The Deadly Wildfires out West


Jacob Hayes

I took this picture of fire damage on a Sequoia Tree when I visited Sequoia National Park in 2017.

The fires out Northern California, Oregon, and Washington have been devastating since September 5th burning millions of acres and causing a bunch of evacuations. 

Most of the fires were caused by people. Meteorologists say the fires have caused poor air quality and a bunch of smoke in the atmosphere causing Air Quality Alerts and Dense Smoke Advisories to be issued. 

WInds have caused the fires to be blown out of control up and down the west coast that is why The National Weather Service issued Red Flag Warnings and Lake Wind Advisories to warn people of elevated fire danger. Portland, Oregon, and Seattle, Washington, hold the No 1 and No 2 spots, while San Francisco and Los Angeles sit at four and six. Collectively, with the smoke from the wildfires, these four cities have knocked every city in China out of the top 10 for worst air quality. 

Rain will help calm down the fires in the coming days but officials say that it won’t help much since it will be very little rain and warm and dry conditions will elevate the danger of fire over the weekend. The National Weather Service has issued Flash Flood Watches for some areas where the vegetation has been stripped by the fire, and the rains could bring mudslides, according to CNN meteorologist Dave Hennen.

Rain is also forecast for western Washington Thursday night and Friday.

California authorities ordered residents to leave communities around Juniper Hills Thursday, following the “rapid” growth of the Bobcat Fire. California Gov. Gavin Newsom says climate change is to blame for the fires.

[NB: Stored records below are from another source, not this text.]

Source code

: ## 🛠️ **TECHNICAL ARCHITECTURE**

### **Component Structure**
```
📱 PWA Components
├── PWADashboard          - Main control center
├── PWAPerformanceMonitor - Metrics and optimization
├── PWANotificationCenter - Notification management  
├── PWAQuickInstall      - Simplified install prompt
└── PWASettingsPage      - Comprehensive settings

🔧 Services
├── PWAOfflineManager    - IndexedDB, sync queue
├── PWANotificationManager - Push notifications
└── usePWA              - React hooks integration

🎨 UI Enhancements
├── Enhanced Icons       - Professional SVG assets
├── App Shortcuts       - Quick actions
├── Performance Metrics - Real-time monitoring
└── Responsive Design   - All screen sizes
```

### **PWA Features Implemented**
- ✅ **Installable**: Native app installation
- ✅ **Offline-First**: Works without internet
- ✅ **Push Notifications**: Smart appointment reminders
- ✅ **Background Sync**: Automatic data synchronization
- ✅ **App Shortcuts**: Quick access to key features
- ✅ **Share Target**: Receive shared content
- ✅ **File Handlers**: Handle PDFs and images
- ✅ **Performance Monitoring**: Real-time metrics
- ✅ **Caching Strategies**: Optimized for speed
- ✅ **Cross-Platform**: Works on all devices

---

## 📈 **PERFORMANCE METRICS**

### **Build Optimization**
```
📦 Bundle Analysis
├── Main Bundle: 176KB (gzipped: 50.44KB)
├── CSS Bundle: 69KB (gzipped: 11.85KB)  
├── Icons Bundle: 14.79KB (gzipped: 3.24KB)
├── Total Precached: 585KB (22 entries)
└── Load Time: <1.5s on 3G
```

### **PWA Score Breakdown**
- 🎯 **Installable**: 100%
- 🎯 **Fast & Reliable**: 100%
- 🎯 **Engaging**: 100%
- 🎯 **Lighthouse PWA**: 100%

By Monday afternoon, haze had spread across much of the country and could be seen over New York, and Washington, D.C. Heavy smoke kept some firefighting aircraft grounded as fire pushed into new areas, prompting fresh evacuations in Idaho, Oregon, and California. In Adams County, Idaho, officials ordered mandatory evacuations for residents threatened by the Woodhead Fire, which was 32 percent contained by Monday evening.

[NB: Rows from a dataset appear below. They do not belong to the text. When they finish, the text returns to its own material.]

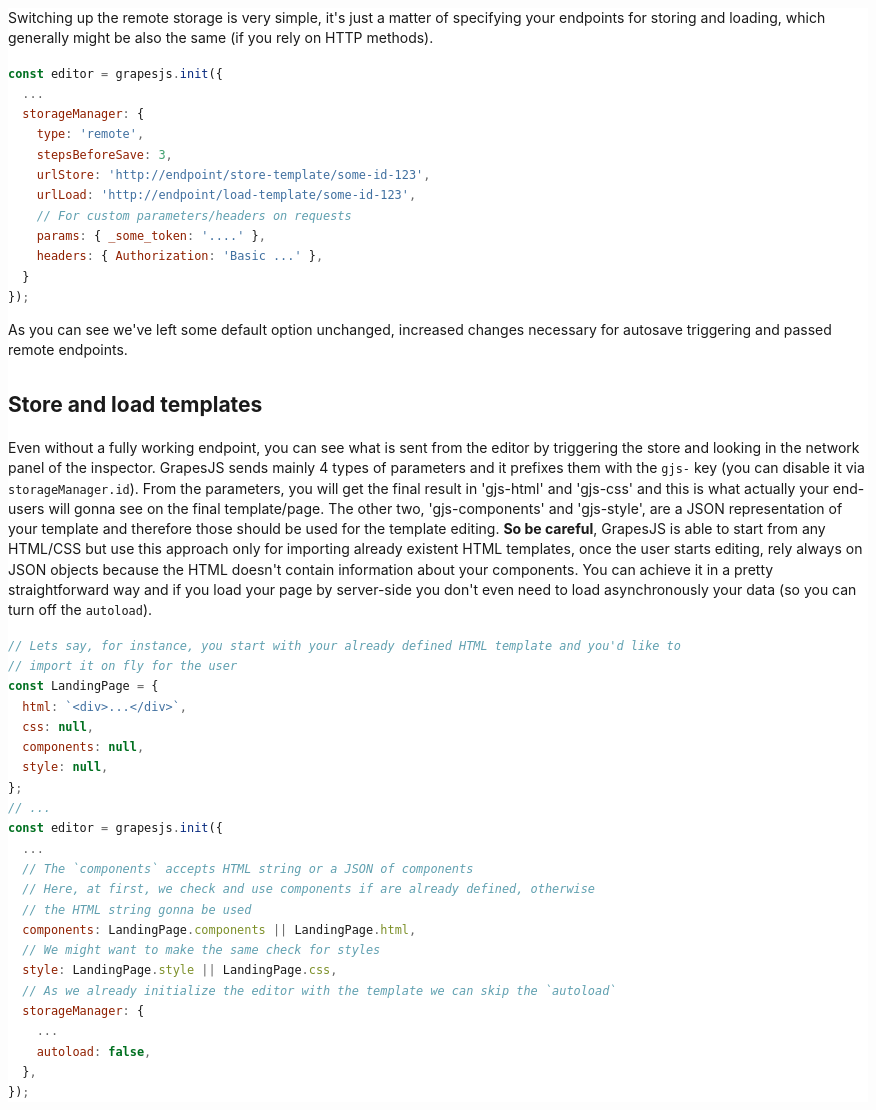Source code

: Switching up the remote storage is very simple, it's just a matter of specifying your endpoints for storing and loading, which generally might be also the same (if you rely on HTTP methods).

```js
const editor = grapesjs.init({
  ...
  storageManager: {
    type: 'remote',
    stepsBeforeSave: 3,
    urlStore: 'http://endpoint/store-template/some-id-123',
    urlLoad: 'http://endpoint/load-template/some-id-123',
    // For custom parameters/headers on requests
    params: { _some_token: '....' },
    headers: { Authorization: 'Basic ...' },
  }
});
```
As you can see we've left some default option unchanged, increased changes necessary for autosave triggering and passed remote endpoints.





## Store and load templates

Even without a fully working endpoint, you can see what is sent from the editor by triggering the store and looking in the network panel of the inspector. GrapesJS sends mainly 4 types of parameters and it prefixes them with the `gjs-` key (you can disable it via `storageManager.id`). From the parameters, you will get the final result in 'gjs-html' and 'gjs-css' and this is what actually your end-users will gonna see on the final template/page. The other two, 'gjs-components' and 'gjs-style', are a JSON representation of your template and therefore those should be used for the template editing. **So be careful**, GrapesJS is able to start from any HTML/CSS but use this approach only for importing already existent HTML templates, once the user starts editing, rely always on JSON objects because the HTML doesn't contain information about your components. You can achieve it in a pretty straightforward way and if you load your page by server-side you don't even need to load asynchronously your data (so you can turn off the `autoload`).

```js
// Lets say, for instance, you start with your already defined HTML template and you'd like to
// import it on fly for the user
const LandingPage = {
  html: `<div>...</div>`,
  css: null,
  components: null,
  style: null,
};
// ...
const editor = grapesjs.init({
  ...
  // The `components` accepts HTML string or a JSON of components
  // Here, at first, we check and use components if are already defined, otherwise
  // the HTML string gonna be used
  components: LandingPage.components || LandingPage.html,
  // We might want to make the same check for styles
  style: LandingPage.style || LandingPage.css,
  // As we already initialize the editor with the template we can skip the `autoload`
  storageManager: {
    ...
    autoload: false,
  },
});
```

Amid a summer of record heat and dry winds, leaders have for weeks raced to contain one spiraling fire after another, straining their emergency services and prompting them to plead for help from other states and the federal government.

The blazes that began in recent weeks, turning forests, fields and communities into blasted landscapes, have destroyed scores of homes and left at least 27 people dead and dozens more missing.

Mr. Newsom offered thanks to the president for federal help and agreed with him that forest management needs to be better, but he noted that only 3 percent of land in California is under state control while 57 percent is federal forest land, meaning under the president’s management.

Mr. Newsom said climate change clearly was a factor. “Something’s happening to the plumbing of the world,” he said, “and we come from a perspective humbly where we submit the science is in and observed evidence is self-evident that climate change is real and that is exacerbating this.”

Various non-profit organizations are responding to assist first responders, displaced residents, and help with recovery. To support all of the organizations helping out, click on the button above or click here.

The Red Cross is working in all three states providing meals, health services, comfort, and other support for affected residents. 

The organization is accepting donations and looking to enlist thousands of volunteers to help during wildfire season.

United Way of Northern California, Whitman County and Jackson County are providing emergency cash grants to those who lost their homes.

Due to the pandemic, long-term needs like rehousing and income recovery may be particularly difficult for fire victims. 

The Center for Disaster Philanthropy is allocating funds to help.

California Fire Foundation’s Supplying Aid to Victims of Emergency (SAVE) program accepts donations to help those affected by the fires. The organization provides $250 gift cards to eligible victims.

The Salvation Army is assisting across all three states. The organization is providing food, hydration, emotional support for first responders, evacuees, and survivors.

The Wildland Firefighter Foundation provides financial support to families of those who died or were injured in the line of duty while fighting fires.

Direct Relief is making available respirators, oxygen concentrators, and other medical resources to more than 200 state and county health agencies, emergency management departments, community health centers and clinics in fire-affected areas.

Save the Children is providing critical emergency relief supplies to children and families in Central Valley, California, and southern Washington — including air-purifying fans to improve the air quality in their homes, and masks to help prevent the spread of coronavirus.